* OBJETIVO DO EXERCÍCIO *
Dê continuidade à entrevista sobre o rio Doce após o rompimento da barragem da Samarco, começando logo depois da última frase apresentada.

* TEXTO PARA LEITURA *
┄┄┄┄┄┄┄┄┄┄┄┄┄┄┄┄┄┄┄┄

No dia 15 de novembro, o biólogo João Luiz Gasparini saiu de Vitória, onde mora, até o município de Baixo Guandu, na divisa com Minas Gerais, com uma missão: orientar pescadores e populares que formaram um grupo para capturar peixes do rio Doce antes da chegada da onda de rejeitos de minérios que vinha causando morte rio acima, devido ao rompimento da barragem da Samarco em Mariana (MG).

A intenção dos populares era salvar uma amostra do que sobrou dos estoques pesqueiros. A convite da Superintendência do Ibama em Espírito Santo,  Gasparini orientou as pessoas a identificarem espécies nativas, e também quanto à legislação ambiental.

Em entrevista a ((o))eco, Gasparini fala que o estrago maior para a vida do rio foi na região de cabeceira, em Minas Gerais, pois no baixo Doce, no Espírito Santo, os efeitos da chegada da onda de rejeitos de minérios foram mais brandos. E quanto aos seus efeitos no oceano, ele afirma que ainda é cedo para opinar: “Não há o que fazer agora a não ser pesquisar e monitorar tudo, multidisciplinarmente. Atuar sem achismos, de maneira científica, clara e honesta”.

Biólogo graduado pela Universidade Federal do Espírito Santo (UFES), ele é pesquisador de História Natural, Ecologia, Biogeografia e Taxonomia de peixes. Também atua como consultor.

Leia a entrevista:

((o)) eco: É possível uma recuperação do rio Doce? Como isso se daria? Quanto tempo a ictiofauna levará para repovoá-lo?

João Luiz Gasparini: Na bacia do rio Doce existem 12 espécies endêmicas, ou seja, ocorrem exclusivamente nela. Há espécies novas ainda não descritas, e também necessidade de revisões taxonômicas para alguns grupos de espécies mais complexos. Esse número deve alcançar algo entre 18 e 20 espécies. Até o momento não são conhecidas espécies com distribuição restrita à calha do rio Doce. Algumas espécies, notadamente as de maior tamanho (como o surubim-do-Doce e a piabanha-do-Doce), são características da calha, mas também ocorrem em afluentes de maior porte.

O rio Doce, entendido aqui como a calha central que foi afetada, voltará a ser colonizado pela fauna que ocorria pré-acidente. Os afluentes representarão as áreas doadoras de onde será iniciada a recolonização da calha principal. Isso deverá ser mais importante nas regiões mais próximas do local do acidente, onde a fauna de peixes foi severamente afetada, quase aniquilada. Entretanto, todos os afluentes devem ser encarados como importantes, e isso independente de tamanho e diversidade de espécies que abrigam hoje.

Em função das proximidades da barragem que rompeu, vale destacar primeiramente os rios Gualaxo do Sul e Piranga. Na região do médio rio Doce, destacam-se os rios Santo Antônio, Suaçui Pequeno e Suaçui Grande. Mas todos os afluentes não afetados serão importantes nesse processo, devendo ser priorizados nas etapas que devem se seguir ao acidente, ou seja, no monitoramento, fiscalização e recuperação.

Como essa tragédia ambiental da Samarco foi recebida pela comunidade científica do Espírito Santo?

┄┄┄┄┄┄┄┄┄┄┄┄┄┄┄┄┄┄┄┄

* MATERIAL FORNECIDO *
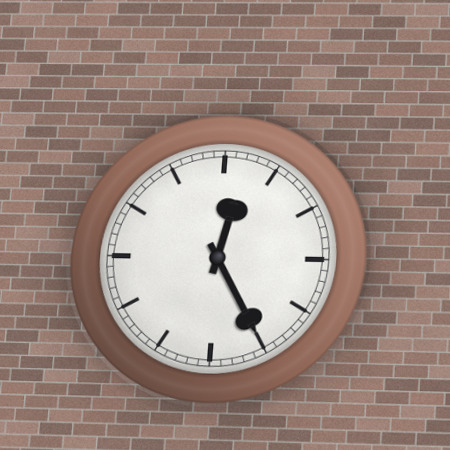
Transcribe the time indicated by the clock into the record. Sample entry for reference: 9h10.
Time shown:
12h25
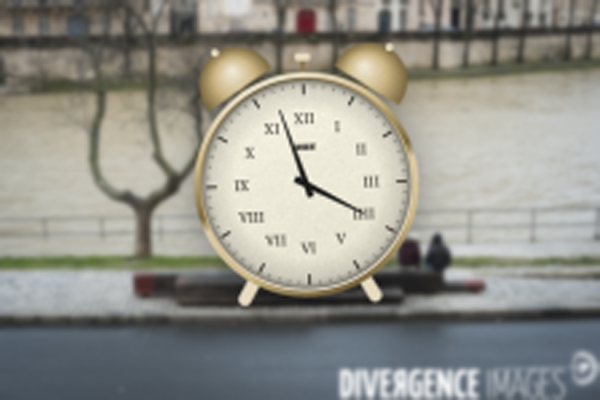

┄┄┄┄┄┄┄┄┄┄┄┄┄┄┄┄┄┄┄┄

* RESULTADO DA TAREFA *
Com perplexidade total. Ninguém, por mais bem informado que fosse, jamais pensou ou aventou a possibilidade que uma tragédia dessa magnitude pudesse ocorrer. Uma imensa barragem de rejeitos localizada na cabeceira de um dos formadores do rio Doce, em MG, pudesse romper e o material nela armazenado escoar por centenas de quilômetros e chegar até o oceano. O total desconhecimento das consequências criou grande perplexidade, ansiedade, ações e inúmeras previsões, algumas fundamentadas e outras completamente sem sentido. Decorridos quase trinta dias do evento, o panorama ambiental começa a se aclarar. Entretanto, ainda levaremos tempo para entender tudo o que se passou.

O fato acabou por evidenciar um problema mais amplo e complexo. Agora, lendo reportagens referentes a outras barragens de rejeitos em diversos estados do Brasil, surgem informações que algumas delas estão em situação delicada, com alto risco. Isso permite deduzir que outros rios e ecossistemas inteiros estão vulneráveis e nem fazíamos ideia.

Como você analisa iniciativas como a “Operação Arca de Noé”, em que populares tentavam salvar peixes do rio Doce?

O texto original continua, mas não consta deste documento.